┌──

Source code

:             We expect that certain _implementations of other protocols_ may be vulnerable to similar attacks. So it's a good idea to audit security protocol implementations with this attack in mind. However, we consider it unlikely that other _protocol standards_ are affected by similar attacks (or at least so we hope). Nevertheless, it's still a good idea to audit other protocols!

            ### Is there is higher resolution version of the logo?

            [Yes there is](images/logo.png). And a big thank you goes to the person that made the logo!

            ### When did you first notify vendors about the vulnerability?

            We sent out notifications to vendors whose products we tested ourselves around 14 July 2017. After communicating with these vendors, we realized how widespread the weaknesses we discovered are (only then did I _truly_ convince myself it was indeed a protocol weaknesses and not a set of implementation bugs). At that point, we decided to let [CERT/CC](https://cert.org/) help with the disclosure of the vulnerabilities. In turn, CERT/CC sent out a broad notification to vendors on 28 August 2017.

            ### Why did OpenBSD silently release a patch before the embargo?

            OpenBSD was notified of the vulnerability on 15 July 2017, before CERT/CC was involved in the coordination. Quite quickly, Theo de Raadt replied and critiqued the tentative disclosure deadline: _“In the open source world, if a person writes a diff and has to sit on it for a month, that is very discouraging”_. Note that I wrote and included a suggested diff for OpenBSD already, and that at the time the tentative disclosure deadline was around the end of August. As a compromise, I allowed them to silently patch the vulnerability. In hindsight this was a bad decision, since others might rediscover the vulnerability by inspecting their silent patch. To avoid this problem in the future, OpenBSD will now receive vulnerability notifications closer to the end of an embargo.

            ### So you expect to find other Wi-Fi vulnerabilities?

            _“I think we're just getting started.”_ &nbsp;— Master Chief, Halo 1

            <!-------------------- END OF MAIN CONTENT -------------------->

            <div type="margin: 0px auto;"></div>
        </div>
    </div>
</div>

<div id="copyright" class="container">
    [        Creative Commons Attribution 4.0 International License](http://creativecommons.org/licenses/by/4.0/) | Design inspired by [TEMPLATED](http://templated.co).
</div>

└──
┌──

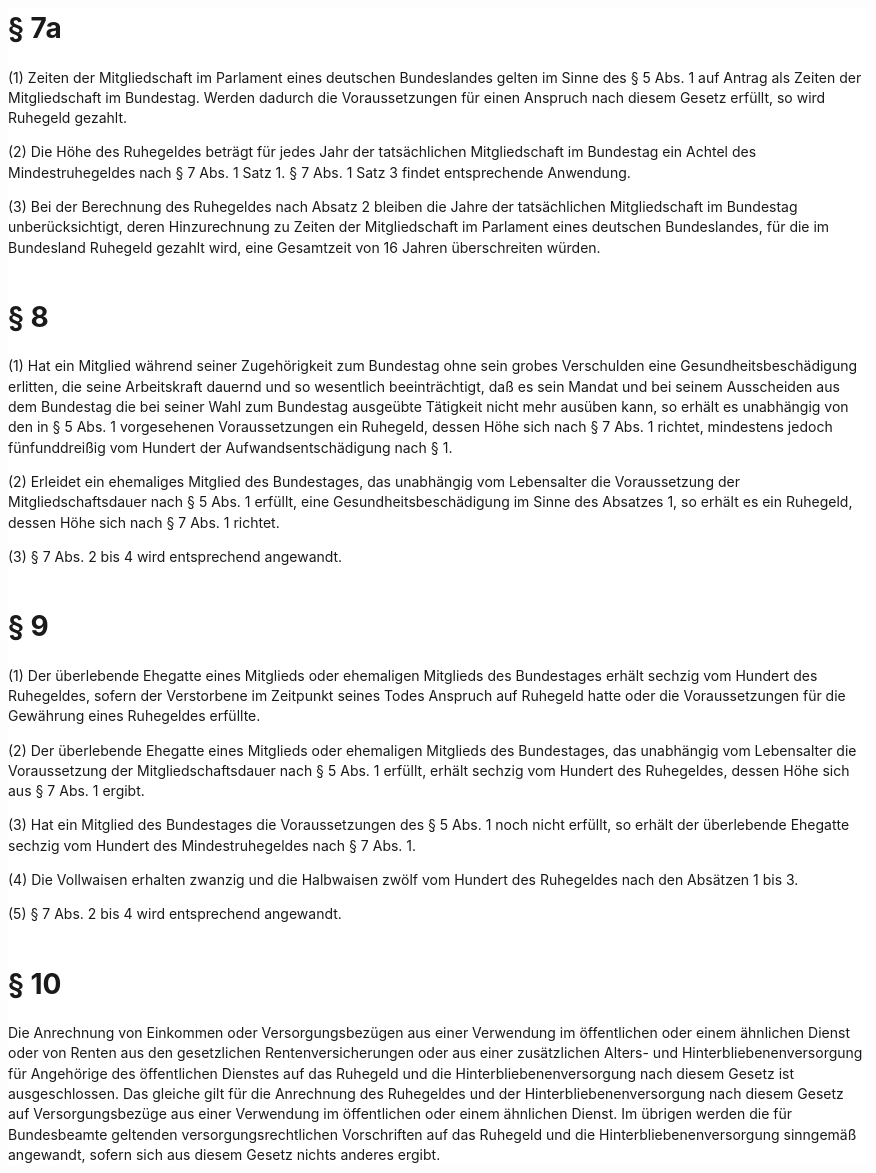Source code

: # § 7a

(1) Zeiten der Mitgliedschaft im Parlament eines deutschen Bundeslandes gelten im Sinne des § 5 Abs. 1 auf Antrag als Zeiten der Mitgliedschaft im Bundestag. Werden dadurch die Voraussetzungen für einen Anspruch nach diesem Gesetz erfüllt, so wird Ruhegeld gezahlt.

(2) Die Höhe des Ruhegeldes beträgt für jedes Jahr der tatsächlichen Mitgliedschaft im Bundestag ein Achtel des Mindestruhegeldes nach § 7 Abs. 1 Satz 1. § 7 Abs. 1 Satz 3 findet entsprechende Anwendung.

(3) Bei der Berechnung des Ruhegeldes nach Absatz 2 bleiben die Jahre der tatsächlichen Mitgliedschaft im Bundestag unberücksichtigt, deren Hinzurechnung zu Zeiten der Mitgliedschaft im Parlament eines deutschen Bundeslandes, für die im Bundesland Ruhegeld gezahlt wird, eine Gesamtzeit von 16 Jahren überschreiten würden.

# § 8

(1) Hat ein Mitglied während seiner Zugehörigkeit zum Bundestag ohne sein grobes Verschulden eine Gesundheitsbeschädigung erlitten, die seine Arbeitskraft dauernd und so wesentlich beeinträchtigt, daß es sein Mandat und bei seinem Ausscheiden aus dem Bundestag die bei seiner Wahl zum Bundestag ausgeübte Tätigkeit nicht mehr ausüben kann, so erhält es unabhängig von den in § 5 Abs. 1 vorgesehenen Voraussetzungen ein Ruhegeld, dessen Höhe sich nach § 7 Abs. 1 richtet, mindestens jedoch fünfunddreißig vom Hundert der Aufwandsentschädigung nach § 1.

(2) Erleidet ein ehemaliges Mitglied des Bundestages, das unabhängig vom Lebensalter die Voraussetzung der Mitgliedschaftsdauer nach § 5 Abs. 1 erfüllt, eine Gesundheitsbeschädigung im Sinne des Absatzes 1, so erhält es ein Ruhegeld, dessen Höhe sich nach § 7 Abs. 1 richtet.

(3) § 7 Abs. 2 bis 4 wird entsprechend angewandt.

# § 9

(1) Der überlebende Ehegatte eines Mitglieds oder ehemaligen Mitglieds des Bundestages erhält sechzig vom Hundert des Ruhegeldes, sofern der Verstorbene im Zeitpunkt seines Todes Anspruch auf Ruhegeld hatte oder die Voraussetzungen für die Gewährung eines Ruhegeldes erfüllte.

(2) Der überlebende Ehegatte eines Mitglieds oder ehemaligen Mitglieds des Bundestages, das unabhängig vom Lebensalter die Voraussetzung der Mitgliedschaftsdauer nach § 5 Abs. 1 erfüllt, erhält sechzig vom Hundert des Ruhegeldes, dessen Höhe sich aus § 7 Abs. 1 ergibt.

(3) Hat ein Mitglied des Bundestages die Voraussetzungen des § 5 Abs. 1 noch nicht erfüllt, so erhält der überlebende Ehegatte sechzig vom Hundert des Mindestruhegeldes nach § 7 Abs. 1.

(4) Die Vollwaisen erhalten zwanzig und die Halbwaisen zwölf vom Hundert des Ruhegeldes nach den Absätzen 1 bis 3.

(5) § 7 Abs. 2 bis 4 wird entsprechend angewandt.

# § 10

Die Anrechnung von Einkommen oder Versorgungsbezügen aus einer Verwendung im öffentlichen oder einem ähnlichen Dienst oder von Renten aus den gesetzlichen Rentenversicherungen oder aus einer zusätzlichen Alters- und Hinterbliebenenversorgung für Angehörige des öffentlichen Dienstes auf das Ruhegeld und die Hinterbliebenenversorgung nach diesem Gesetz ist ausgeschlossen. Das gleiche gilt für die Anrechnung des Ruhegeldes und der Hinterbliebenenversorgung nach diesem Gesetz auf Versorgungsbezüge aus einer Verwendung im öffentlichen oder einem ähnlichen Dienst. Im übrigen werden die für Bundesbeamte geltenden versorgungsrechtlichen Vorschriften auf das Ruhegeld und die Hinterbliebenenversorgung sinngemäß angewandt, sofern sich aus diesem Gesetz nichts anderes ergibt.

└──

Looking at the material above, count the lines where the word "expect" occurs, and answer with that count alone.

2